Bioherbisida Jamur Dikembangkan Guna Melawan Gulma pada Tanaman Jagung di Kenya
Tekno & SainsNewsHot
Redaktur: Heru Sulistyono

Foto: reuters

Jakarta, tvrijakartanews - Petani jagung di Kenya keluhkan tanaman merkea yang berhenti tumbuh setelah setinggi lutut. Ladang jagung tersebut ditumbuhi oleh bunga lilac yang merupakan tanda adanya witchweed atau tanaman parasit. Tanaman parasit ini juga dikenal sebagai striga, menyerang jagung pada akarnya, menyedot air dan nutrisi dari tanaman.

Penelitian menunjukkan bahwa witchweed menyerang jagung, beras, millet, dan sorgum, yang menyebabkan kerugian sekitar $7-14 miliar pada pertanian di Afrika sub-Sahara setiap tahun, kira-kira sama dengan kerugian di Amerika Serikat. Anggaran bantuan tahunan negara bagian untuk kawasan tersebut.

"Tidak membahayakan tanaman lain atau manusia. Secara ilmiah, kami katakan demikian; itu spesifik untuk inangnya dan sebagai tambahan, itu diisolasi dari striga yang layu di dalam tanah sehingga ketika kami mengembalikannya ke tanah, ia kembali ke habitat aslinya, sehingga ekosistemnya tidak terpengaruh," kata salah seorang peneliti, Loise Kioko, dikutip dari reuters (30/10).

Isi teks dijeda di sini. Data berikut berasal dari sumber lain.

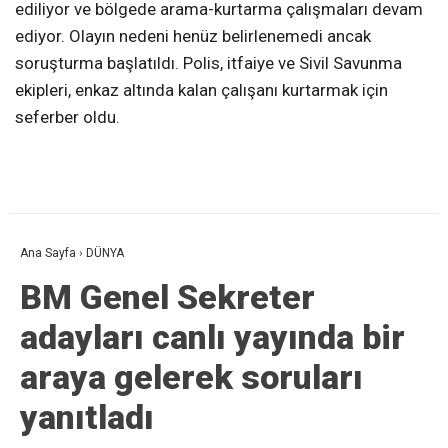
ediliyor ve bölgede arama-kurtarma çalışmaları devam
ediyor. Olayın nedeni henüz belirlenemedi ancak
soruşturma başlatıldı. Polis, itfaiye ve Sivil Savunma
ekipleri, enkaz altında kalan çalışanı kurtarmak için
seferber oldu.
Ana Sayfa
›
DÜNYA
BM Genel Sekreter
adayları canlı yayında bir
araya gelerek soruları
yanıtladı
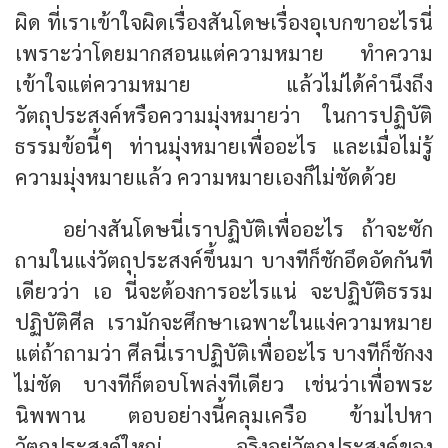
ผิด ที่เราเข้าใจผิดเรื่องสันโดษเรื่องอุเบกขาอะไรนี่
เพราะว่าโดยมากสอนแต่ความหมาย ทำความ
เข้าใจแต่ความหมาย แล้วไม่ได้คำนึงถึง
วัตถุประสงค์หรือความมุ่งหมายว่า ในการปฏิบัติ
ธรรมข้อนี้ๆ ท่านมุ่งหมายเพื่ออะไร และเมื่อไม่รู้
ความมุ่งหมายแล้ว ความหมายเองก็ไม่ชัดด้วย
อย่างสันโดษนี่เราปฏิบัติเพื่ออะไร ถ้าจะซัก
ถามในแง่วัตถุประสงค์ขึ้นมา บางทีก็ชักอึดอัดกันที
เดียวว่า เอ นี่จะต้องการอะไรแน่ จะปฏิบัติธรรม
ปฏิบัติศีล เรามักจะศึกษาเฉพาะในแง่ความหมาย
แต่ถ้าถามว่า ศีลนี่เราปฏิบัติเพื่ออะไร บางทีก็ชักงง
ไม่ชัด บางทีก็ตอบโพล่งทีเดียว เช่นว่าเพื่อพระ
นิพพาน ตอบอย่างนี้คลุมเครือ ข้ามไปหา
วัตถุประสงค์ใหญ่ จริงอยู่วัตถุประสงค์ของ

Permasalahan tersebut dirasakan oleh Catherine Wanjala, seorang petani jagung di wilayah setempat. Seperti banyak pernikahan yang tegang, keuangan keluarga mulai menggoyahkan hubungan Wanjala dengan suaminya. Ladang jagung kecilnya di Kenya bagian barat tidak menghasilkan cukup banyak untuk menghidupi ketiga anaknya.

"Dulu saya menggunakan pupuk tiga kali dalam satu musim di perkebunan jagung saya, tetapi setelah mencapai tinggi lutut, perkebunan itu dirusak oleh gulma ungu, yang menyebabkan hasil panen jagung menjadi buruk. Sambil berlinang air mata, ibu mertua saya memperingatkan saya agar tidak menanam jagung di wilayah ini," ungkap Wanjala.

Namun, beberapa musim lalu, Wanjala mulai melapisi benih jagungnya dengan bioherbisida jamur yang berbeda dari pestisida tradisional. Pestisida ini menargetkan gulma tertentu dan membiarkan gulma lain tidak tersentuh.

Meskipun membantu petani bercocok tanam lebih intensif, pestisida kimia dapat terakumulasi di tanah dan saluran air, membunuh tanaman, serangga, dan satwa liar, mengganggu rantai makanan, dan menyebabkan hilangnya keanekaragaman hayati secara besar-besaran.

Kichawi Kill, bioherbisida yang dibuat oleh perusahaan sosial Toothpick, adalah jamur yang hanya menyerang witchweed, tidak membahayakan petani atau ekosistem lokal. Dengan biaya 2.000 shilling Kenya ($15) untuk melindungi satu hektar lahan pertanian, tanaman ini menghasilkan laba atas investasi lima hingga 10 kali lipat, menurut penelitian Toothpick.

Kichawi Kill diluncurkan pada bulan Juni tahun lalu. Jamur tersebut telah menjangkau lebih dari 12.000 petani seperti Wanjala, sehingga menghemat hasil panen senilai hampir satu juta dolar.

"Kebun saya seluas seperempat hektar dan sebelumnya saya bisa memanen 40 kg di musim pertama dan 20 kg di musim kedua, tetapi setelah menggunakan kichawi kill saya bisa memanen 270 kg di lahan yang sama," tuturnya.

Sementara itu, unit inovasi The World Food Programme's (WFP) di Kakamega, Michael Njagi, mengatakan bahwa WFP mendanai uji coba untuk membantu meningkatkan skalanya sehingga Kichawi Kill dapat mulai menjangkau sekitar 1,4 juta hektar lahan yang dihinggapi witchweed di seluruh Afrika sub-Sahara.

Toothpick sedang menunggu persetujuan regulasi untuk penggunaan komersial Kichawi Kill di Uganda, dan sedang memulai uji coba di Nigeria, Ethiopia, Kamerun, dan Ghana, kata salah satu pendiri Claire Baker.

"Di Kenya bagian barat, yang berpotensi menjadi lumbung pangan, diperkirakan ada 340.000 hektar lahan yang terserang striga. Artinya, petani dapat kehilangan hingga 100% potensi panen mereka karena striga menyerang akar tanaman, menyedot nutrisinya, dan kemudian tanaman menjadi kerdil dan tidak dapat menghasilkan apa pun," imbuh Njagi.